» Description of the task
Range to reproduce from the entries below: the line with "is an immunohistochemistry", the line with "high-resolution micrograph shows", and every line in between. Give them exactly and give nothing else.

» Dataset entries
==========

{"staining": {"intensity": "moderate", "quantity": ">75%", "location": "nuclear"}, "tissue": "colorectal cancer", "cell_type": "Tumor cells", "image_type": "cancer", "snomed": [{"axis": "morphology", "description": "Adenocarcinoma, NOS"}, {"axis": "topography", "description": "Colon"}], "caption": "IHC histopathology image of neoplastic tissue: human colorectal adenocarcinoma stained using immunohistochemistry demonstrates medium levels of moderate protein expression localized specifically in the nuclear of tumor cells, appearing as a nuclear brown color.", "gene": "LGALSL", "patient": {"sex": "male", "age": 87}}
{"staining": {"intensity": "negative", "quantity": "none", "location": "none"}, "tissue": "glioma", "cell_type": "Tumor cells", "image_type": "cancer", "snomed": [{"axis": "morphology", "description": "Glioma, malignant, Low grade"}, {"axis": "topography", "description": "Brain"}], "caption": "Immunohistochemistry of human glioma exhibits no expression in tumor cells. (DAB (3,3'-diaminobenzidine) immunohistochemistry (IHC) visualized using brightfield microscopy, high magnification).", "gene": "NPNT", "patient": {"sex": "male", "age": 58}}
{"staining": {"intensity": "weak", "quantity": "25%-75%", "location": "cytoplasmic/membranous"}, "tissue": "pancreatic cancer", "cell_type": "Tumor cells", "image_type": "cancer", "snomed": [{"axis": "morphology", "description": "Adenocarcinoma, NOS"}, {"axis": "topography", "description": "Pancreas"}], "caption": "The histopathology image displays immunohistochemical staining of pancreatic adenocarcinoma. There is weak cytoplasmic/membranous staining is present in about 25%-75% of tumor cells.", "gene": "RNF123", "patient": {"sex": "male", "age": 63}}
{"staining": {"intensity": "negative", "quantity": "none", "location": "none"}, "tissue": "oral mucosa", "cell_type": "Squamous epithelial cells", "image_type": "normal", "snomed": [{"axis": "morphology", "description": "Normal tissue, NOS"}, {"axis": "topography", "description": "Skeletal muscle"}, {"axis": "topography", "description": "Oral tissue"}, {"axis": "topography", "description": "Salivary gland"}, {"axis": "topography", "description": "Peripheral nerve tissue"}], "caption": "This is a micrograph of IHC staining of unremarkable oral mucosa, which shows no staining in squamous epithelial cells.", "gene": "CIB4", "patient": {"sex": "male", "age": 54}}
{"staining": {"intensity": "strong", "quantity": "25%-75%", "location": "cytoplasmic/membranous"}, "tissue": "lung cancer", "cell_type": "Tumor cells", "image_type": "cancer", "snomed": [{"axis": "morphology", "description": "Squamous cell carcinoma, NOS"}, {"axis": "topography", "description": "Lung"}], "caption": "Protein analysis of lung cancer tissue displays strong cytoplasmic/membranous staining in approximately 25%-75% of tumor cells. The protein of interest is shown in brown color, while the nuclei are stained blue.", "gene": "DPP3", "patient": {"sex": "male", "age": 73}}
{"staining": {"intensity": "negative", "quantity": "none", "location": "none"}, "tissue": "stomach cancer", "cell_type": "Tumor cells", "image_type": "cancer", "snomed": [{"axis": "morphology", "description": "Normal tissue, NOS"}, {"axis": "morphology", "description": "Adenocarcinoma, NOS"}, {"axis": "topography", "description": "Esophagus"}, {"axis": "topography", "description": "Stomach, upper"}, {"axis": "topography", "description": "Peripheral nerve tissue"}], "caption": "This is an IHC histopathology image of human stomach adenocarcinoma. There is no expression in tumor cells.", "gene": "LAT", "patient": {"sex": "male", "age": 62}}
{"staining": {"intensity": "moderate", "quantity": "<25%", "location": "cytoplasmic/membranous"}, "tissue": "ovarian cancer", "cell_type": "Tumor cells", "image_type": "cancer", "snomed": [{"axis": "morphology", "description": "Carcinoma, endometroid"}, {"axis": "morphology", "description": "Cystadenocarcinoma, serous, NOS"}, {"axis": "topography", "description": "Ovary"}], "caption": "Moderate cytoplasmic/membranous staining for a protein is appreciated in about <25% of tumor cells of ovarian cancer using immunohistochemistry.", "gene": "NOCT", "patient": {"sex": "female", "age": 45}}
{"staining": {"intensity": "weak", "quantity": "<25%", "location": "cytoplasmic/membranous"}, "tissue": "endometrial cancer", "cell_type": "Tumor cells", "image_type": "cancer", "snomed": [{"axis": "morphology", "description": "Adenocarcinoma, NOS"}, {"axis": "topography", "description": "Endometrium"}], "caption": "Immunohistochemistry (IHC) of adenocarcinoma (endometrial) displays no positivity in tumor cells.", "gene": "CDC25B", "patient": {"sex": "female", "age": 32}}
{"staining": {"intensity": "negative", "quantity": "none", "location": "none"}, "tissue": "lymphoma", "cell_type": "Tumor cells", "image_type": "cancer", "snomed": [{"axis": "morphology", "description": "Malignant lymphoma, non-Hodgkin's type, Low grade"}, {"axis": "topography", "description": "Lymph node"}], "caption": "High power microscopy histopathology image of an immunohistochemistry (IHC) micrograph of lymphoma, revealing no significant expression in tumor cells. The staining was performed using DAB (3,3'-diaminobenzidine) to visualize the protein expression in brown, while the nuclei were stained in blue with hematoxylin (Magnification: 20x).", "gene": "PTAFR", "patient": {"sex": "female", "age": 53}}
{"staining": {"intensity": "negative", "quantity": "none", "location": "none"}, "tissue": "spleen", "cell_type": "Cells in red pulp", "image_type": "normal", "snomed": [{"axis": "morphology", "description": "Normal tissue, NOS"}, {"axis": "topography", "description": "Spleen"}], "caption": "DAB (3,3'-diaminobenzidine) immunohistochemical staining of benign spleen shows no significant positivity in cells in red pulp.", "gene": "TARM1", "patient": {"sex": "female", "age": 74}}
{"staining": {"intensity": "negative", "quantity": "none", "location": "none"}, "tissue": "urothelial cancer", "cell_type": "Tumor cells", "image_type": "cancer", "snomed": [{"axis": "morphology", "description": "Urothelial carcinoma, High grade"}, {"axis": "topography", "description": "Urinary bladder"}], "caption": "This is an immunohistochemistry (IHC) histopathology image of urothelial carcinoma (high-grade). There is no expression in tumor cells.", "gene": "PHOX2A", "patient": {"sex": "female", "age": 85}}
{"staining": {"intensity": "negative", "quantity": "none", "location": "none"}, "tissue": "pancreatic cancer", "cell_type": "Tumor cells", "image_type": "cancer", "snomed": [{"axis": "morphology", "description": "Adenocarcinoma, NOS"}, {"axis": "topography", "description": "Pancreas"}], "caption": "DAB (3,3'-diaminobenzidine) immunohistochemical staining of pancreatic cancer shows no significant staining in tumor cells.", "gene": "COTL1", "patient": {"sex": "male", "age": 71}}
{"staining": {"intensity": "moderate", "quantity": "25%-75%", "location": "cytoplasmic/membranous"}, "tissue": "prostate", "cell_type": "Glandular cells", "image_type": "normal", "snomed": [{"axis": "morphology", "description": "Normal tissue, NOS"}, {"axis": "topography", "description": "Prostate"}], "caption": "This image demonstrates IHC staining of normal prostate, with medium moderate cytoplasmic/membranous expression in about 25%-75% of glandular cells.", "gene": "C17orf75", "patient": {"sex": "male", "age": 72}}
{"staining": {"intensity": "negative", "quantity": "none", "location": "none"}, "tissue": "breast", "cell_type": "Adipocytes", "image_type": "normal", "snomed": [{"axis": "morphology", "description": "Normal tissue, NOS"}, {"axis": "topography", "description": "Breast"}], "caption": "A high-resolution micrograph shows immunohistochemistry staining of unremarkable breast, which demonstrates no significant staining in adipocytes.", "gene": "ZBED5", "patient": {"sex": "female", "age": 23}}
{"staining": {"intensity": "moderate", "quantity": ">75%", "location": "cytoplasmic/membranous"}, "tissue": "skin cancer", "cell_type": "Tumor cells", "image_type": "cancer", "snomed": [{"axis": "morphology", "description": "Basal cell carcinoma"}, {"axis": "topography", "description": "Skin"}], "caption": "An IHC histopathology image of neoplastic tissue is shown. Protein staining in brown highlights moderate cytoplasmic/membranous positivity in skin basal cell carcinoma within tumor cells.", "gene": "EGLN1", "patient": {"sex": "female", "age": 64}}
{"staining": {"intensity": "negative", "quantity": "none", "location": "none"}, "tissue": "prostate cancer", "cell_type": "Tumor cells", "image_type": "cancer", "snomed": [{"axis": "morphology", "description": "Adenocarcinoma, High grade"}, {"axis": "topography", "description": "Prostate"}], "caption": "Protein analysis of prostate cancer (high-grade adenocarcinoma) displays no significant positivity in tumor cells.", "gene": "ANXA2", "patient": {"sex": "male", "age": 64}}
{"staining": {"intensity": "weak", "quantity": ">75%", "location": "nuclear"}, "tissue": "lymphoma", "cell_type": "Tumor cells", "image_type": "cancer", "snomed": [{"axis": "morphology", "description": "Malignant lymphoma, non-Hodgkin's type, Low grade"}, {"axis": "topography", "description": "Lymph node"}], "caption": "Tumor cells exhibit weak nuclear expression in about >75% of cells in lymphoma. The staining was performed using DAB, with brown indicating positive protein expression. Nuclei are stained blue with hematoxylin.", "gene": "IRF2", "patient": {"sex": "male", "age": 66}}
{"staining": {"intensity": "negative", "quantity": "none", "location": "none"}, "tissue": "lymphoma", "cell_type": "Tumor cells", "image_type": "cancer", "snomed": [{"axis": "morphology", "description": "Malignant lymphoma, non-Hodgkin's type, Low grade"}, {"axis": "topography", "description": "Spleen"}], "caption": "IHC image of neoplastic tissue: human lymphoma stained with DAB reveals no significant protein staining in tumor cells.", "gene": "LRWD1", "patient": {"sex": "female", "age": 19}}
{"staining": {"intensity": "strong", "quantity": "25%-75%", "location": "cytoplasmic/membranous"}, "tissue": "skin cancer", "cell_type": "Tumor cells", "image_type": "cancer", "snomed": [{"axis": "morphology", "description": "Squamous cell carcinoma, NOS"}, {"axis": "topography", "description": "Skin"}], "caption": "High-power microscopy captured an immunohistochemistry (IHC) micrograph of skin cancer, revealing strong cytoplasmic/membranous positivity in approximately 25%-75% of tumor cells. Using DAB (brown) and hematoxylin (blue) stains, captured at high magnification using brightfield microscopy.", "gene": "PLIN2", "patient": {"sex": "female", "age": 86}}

==========

» Response for this exercise
{"staining": {"intensity": "negative", "quantity": "none", "location": "none"}, "tissue": "urothelial cancer", "cell_type": "Tumor cells", "image_type": "cancer", "snomed": [{"axis": "morphology", "description": "Urothelial carcinoma, High grade"}, {"axis": "topography", "description": "Urinary bladder"}], "caption": "This is an immunohistochemistry (IHC) histopathology image of urothelial carcinoma (high-grade). There is no expression in tumor cells.", "gene": "PHOX2A", "patient": {"sex": "female", "age": 85}}
{"staining": {"intensity": "negative", "quantity": "none", "location": "none"}, "tissue": "pancreatic cancer", "cell_type": "Tumor cells", "image_type": "cancer", "snomed": [{"axis": "morphology", "description": "Adenocarcinoma, NOS"}, {"axis": "topography", "description": "Pancreas"}], "caption": "DAB (3,3'-diaminobenzidine) immunohistochemical staining of pancreatic cancer shows no significant staining in tumor cells.", "gene": "COTL1", "patient": {"sex": "male", "age": 71}}
{"staining": {"intensity": "moderate", "quantity": "25%-75%", "location": "cytoplasmic/membranous"}, "tissue": "prostate", "cell_type": "Glandular cells", "image_type": "normal", "snomed": [{"axis": "morphology", "description": "Normal tissue, NOS"}, {"axis": "topography", "description": "Prostate"}], "caption": "This image demonstrates IHC staining of normal prostate, with medium moderate cytoplasmic/membranous expression in about 25%-75% of glandular cells.", "gene": "C17orf75", "patient": {"sex": "male", "age": 72}}
{"staining": {"intensity": "negative", "quantity": "none", "location": "none"}, "tissue": "breast", "cell_type": "Adipocytes", "image_type": "normal", "snomed": [{"axis": "morphology", "description": "Normal tissue, NOS"}, {"axis": "topography", "description": "Breast"}], "caption": "A high-resolution micrograph shows immunohistochemistry staining of unremarkable breast, which demonstrates no significant staining in adipocytes.", "gene": "ZBED5", "patient": {"sex": "female", "age": 23}}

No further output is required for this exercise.